Le molte morti di John Hurt

Nel corso della sua lunga carriera cinematografica il personaggio interpretato da John Hurt è morto quaranta volte (a cominciare dal primo film, The Wild and the Willing del 1962), come informava un collage di sequenze realizzato pubblicato da uno youtuber nel 2012, con un umorismo macabro che può apparire inappropriato oggi, ma che probabilmente sarebbe piaciuto a questo personaggio istrionico che ha fatto la storia, prima che del cinema internazionale, del teatro inglese. Come probabilmente gli piacerebbe il meme in cui il temibile alieno xenomorfo saluta con cordoglio la sua prima, storica vittima. Forte di questa autoironia tipicamente inglese, Hurt in “Balle Spaziali” arrivò a parodiare la celebre scena di Alien che fuoriesce dal suo torace uccidendolo (e infatti esclama: “Oh, no, not again!”). Evidentemente per nulla affetto da quell’insofferenza che altri prestigiosi attori inglesi hanno sviluppato verso i ruoli interpretati in grandi successi commerciali, spesso in classici della fantascienza cinematografica, e la conseguente popolarità (vedi il rapporto tra Alec Guinness e Obi Wan Kenobi, o anche quello di Christopher Lee con Dracula).

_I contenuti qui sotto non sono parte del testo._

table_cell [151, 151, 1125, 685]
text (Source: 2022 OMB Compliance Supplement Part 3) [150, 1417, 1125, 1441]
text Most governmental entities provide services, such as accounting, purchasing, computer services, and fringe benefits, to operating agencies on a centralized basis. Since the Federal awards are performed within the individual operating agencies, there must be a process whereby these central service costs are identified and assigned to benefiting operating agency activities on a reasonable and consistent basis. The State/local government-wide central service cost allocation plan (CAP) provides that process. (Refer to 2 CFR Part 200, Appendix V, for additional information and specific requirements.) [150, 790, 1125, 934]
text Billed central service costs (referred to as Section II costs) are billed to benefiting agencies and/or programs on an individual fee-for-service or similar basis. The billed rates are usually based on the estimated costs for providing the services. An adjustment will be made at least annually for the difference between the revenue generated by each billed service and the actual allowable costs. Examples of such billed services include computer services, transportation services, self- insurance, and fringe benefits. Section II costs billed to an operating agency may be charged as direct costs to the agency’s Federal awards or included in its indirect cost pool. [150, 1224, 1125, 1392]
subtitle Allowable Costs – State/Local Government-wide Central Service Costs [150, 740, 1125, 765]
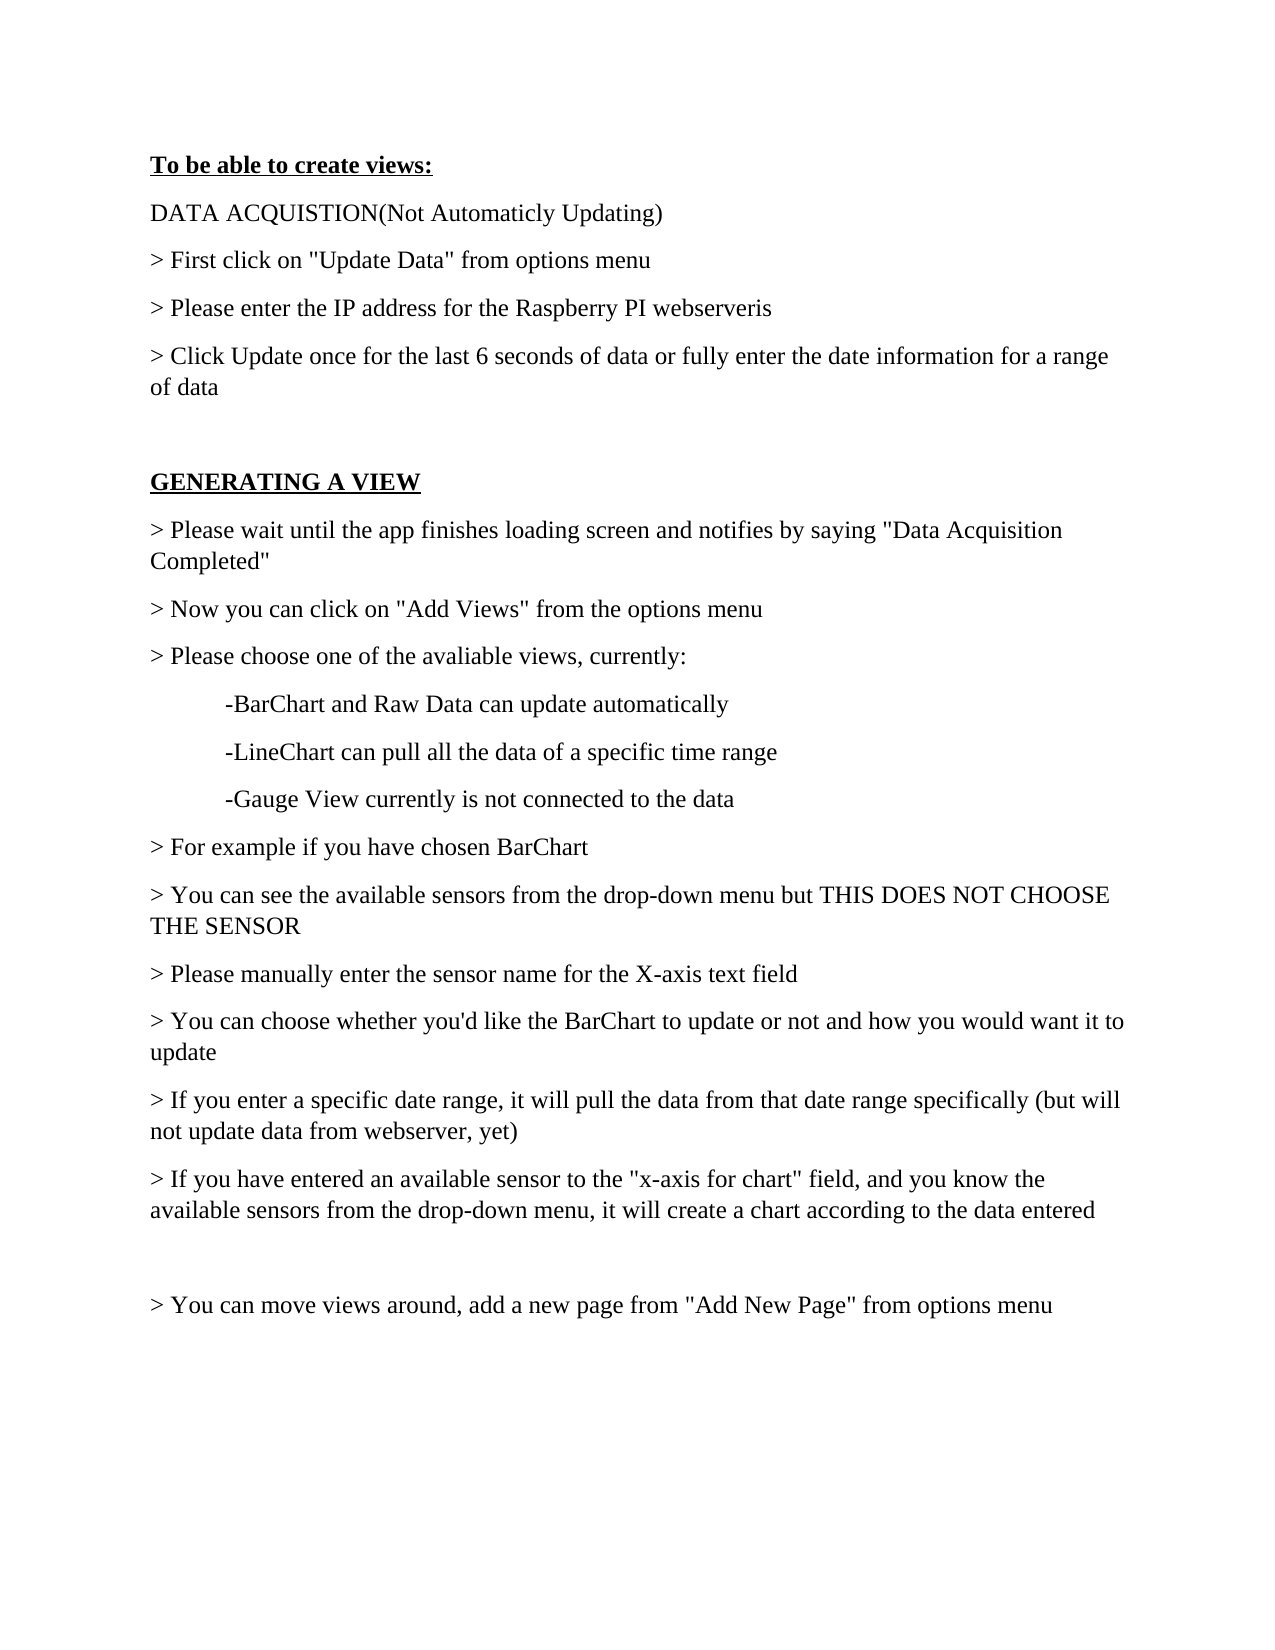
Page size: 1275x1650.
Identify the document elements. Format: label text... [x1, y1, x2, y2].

text -BarChart and Raw Data can update automatically [150, 689, 1125, 718]
text > Please choose one of the avaliable views, currently: [150, 641, 1125, 670]
text > If you have entered an available sensor to the "x-axis for chart" field, and you know the available sensors from the drop-down menu, it will create a chart according to the data entered [150, 1164, 1125, 1224]
text > Please manually enter the sensor name for the X-axis text field [150, 959, 1125, 987]
text > For example if you have chosen BarChart [150, 832, 1125, 861]
text > You can see the available sensors from the drop-down menu but THIS DOES NOT CHOOSE THE SENSOR [150, 880, 1125, 940]
text > Please enter the IP address for the Raspberry PI webserveris [150, 293, 1125, 322]
text > Click Update once for the last 6 seconds of data or fully enter the date information for a range of data [150, 341, 1125, 401]
text > Now you can click on "Add Views" from the options menu [150, 594, 1125, 622]
text > You can move views around, add a new page from "Add New Page" from options menu [150, 1290, 1125, 1319]
text DATA ACQUISTION(Not Automaticly Updating) [150, 198, 1125, 226]
text > Please wait until the app finishes loading screen and notifies by saying "Data Acquisition Completed" [150, 515, 1125, 575]
text -Gauge View currently is not connected to the data [150, 784, 1125, 813]
text > First click on "Update Data" from options menu [150, 245, 1125, 274]
text To be able to create views: [150, 150, 1125, 179]
text GENERATING A VIEW [150, 467, 1125, 496]
text > You can choose whether you'd like the BarChart to update or not and how you would want it to update [150, 1006, 1125, 1066]
text > If you enter a specific date range, it will pull the data from that date range specifically (but will not update data from webserver, yet) [150, 1085, 1125, 1145]
text -LineChart can pull all the data of a specific time range [150, 737, 1125, 766]
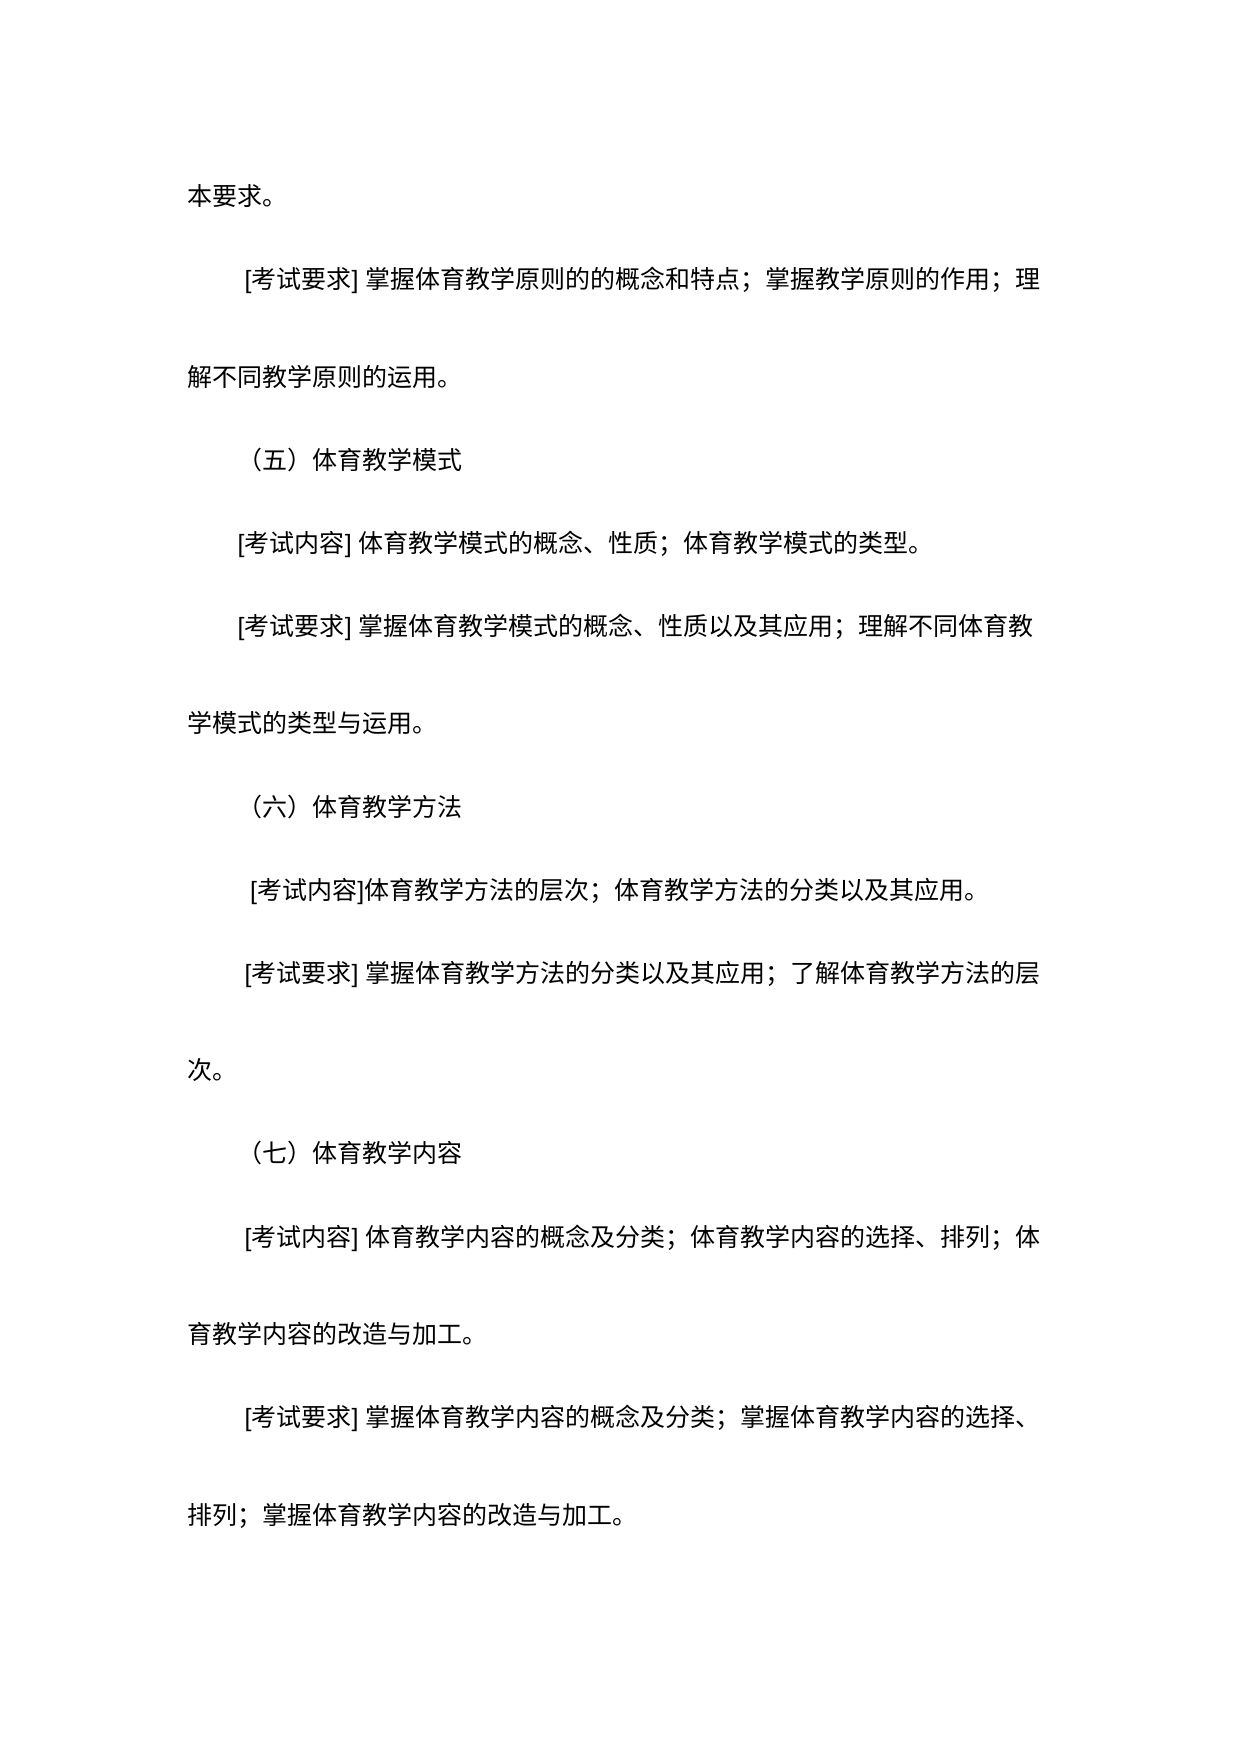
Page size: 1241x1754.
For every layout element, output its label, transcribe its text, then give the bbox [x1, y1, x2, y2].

text （五）体育教学模式 [187, 426, 1053, 491]
text [考试要求] 掌握体育教学内容的概念及分类；掌握体育教学内容的选择、排列；掌握体育教学内容的改造与加工。 [187, 1383, 1053, 1546]
text （七）体育教学内容 [187, 1119, 1053, 1184]
text [考试内容]体育教学方法的层次；体育教学方法的分类以及其应用。 [187, 856, 1053, 921]
text [考试要求] 掌握体育教学方法的分类以及其应用；了解体育教学方法的层次。 [187, 939, 1053, 1101]
text （六）体育教学方法 [187, 773, 1053, 838]
text [考试内容] 体育教学模式的概念、性质；体育教学模式的类型。 [187, 509, 1053, 574]
text [考试要求] 掌握体育教学原则的的概念和特点；掌握教学原则的作用；理解不同教学原则的运用。 [187, 245, 1053, 408]
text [187, 162, 1053, 227]
text [考试内容] 体育教学内容的概念及分类；体育教学内容的选择、排列；体育教学内容的改造与加工。 [187, 1203, 1053, 1365]
text [考试要求] 掌握体育教学模式的概念、性质以及其应用；理解不同体育教学模式的类型与运用。 [187, 592, 1053, 754]
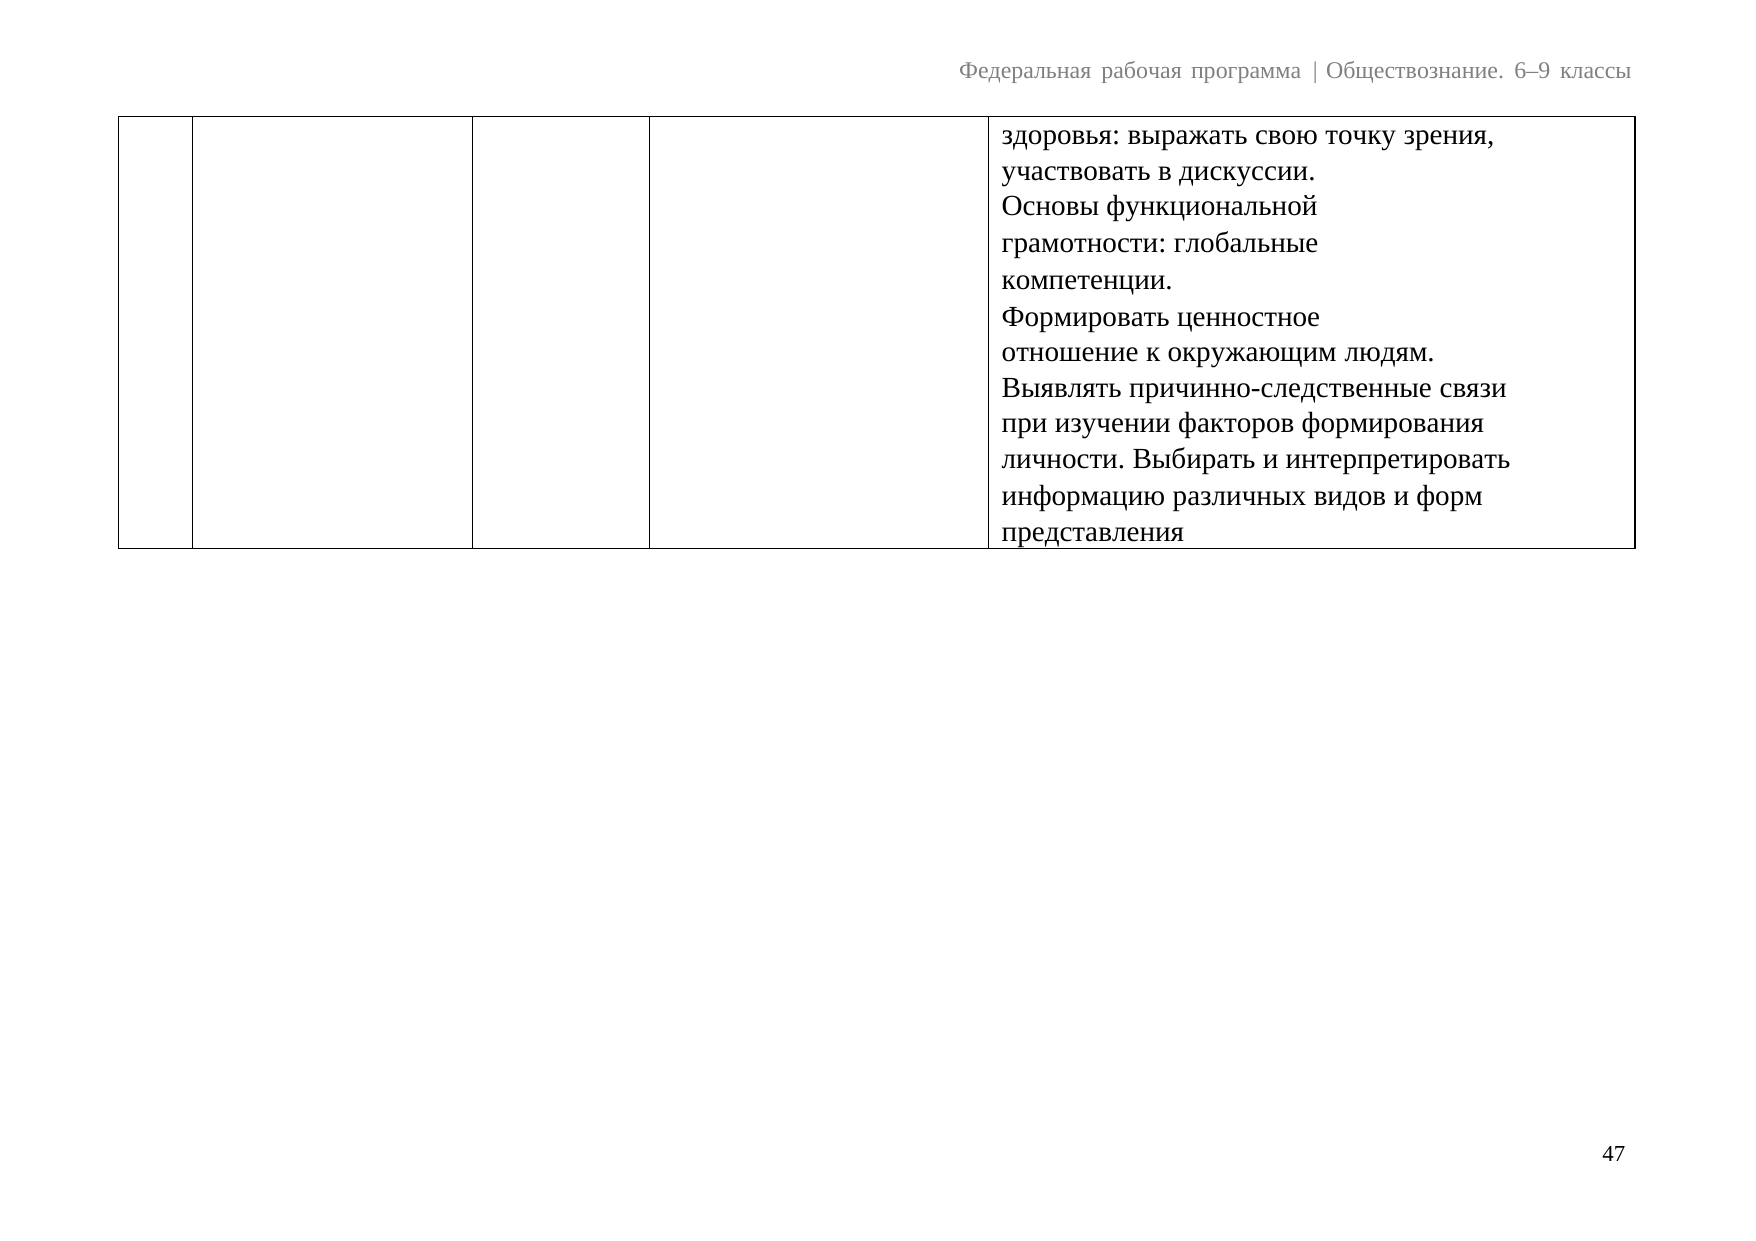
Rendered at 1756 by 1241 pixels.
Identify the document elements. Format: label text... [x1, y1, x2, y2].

Peraltro, nella sua quasi sessantennale carriera cinematografica, pur attraversando praticamente tutti i generi, dal film storico in costume alla denuncia sociale, dall’epopea dell’Impero Romano al western, questo grandissimo artista ha sempre assiduamente frequentato i territori della narrazione fantastica. Non disdegnando puntate nell’horror (per esempio con un ruolo minimale ma comunque incisivo nel dignitoso The Skeleton Key), e le partecipazioni a saghe cinematografiche di ieri e di oggi (dal ciclo di Indiana Jones a quello di Harry Potter) sebbene sia proprio la fantascienza il campo in cui probabilmente ha potuto ritagliarsi i ruoli più incisivi e significativi nel campo della narrazione “d’intrattenimento” (da menzionare anche la rivisitazione in chiave futuristica di Frankenstein diretta da Roger Corman negli anni ’90). Genere in cui del resto poteva realizzare con più frequenza una continuità con i leitmotiv di buona parte della sua produzione cinematografica più “impegnata”. Manifestando, soprattutto nella fantascienza distopica, un istrionico gusto per i ruoli antitetici (ha interpretato sia il cittadino ribelle Smith nella trasposizione cinematografica di 1984 che il cancelliere Adam Sutler nell’Inghilterra totalitaria di V per Vendetta). Non a caso spesso in opere che parlano di distopie totalitarie, quasi un parallelo futuribile alle tematiche di tanta parte della cinematografia che invece spesso ha documentato gli orrori totalitari e repressivi del passato e del presente.

Dal classico Fuga di mezzanotte, opera passata alla storia anche per la sua caratterizzazione del carcerato tossicodipendente nell’abisso infernale del carcere turco, al tribolato capolavoro di Michael Cimino, I Cancelli del Cielo, che documenta le tensioni etniche e sociali dell’America di fine Ottocento, ai numerosi drammi bellici interpretati, molti sulla pagina dolorosa del secondo conflitto mondiale. Ma anche inferni molto più intimisti, come quello del suo magistrale Elepahnt Man, una storia di emarginazione e solitudine umana nella Londra vittoriana.

Celebrare in poche righe una carriera artistica lunga e importante come quella di John Hurt è comunque impossibile, e in questa sede possiamo solo accennare in minima parte alla sua prestigiosa carriera di attore di teatro shakespeariano. Una prestigiosa carriera teatrale iniziata a vent’anni a Londra, superando finalmente i divieti familiari (aveva questo sogno dall’età di nove anni). Possiamo solo salutare con affetto e gratitudine questo artista di vecchio stampo ma profondamente radicato nella cultura pop contemporanea. Morto tante volte sul palcoscenico del teatro, o davanti alla cinepresa, ci auguriamo che abbia accolto anche la morte vera con il suo indimenticabile e aristocratico humor. E di averla così giocata, ben sapendo di essere immortale nel ricordo e nei cuori di tutti noi.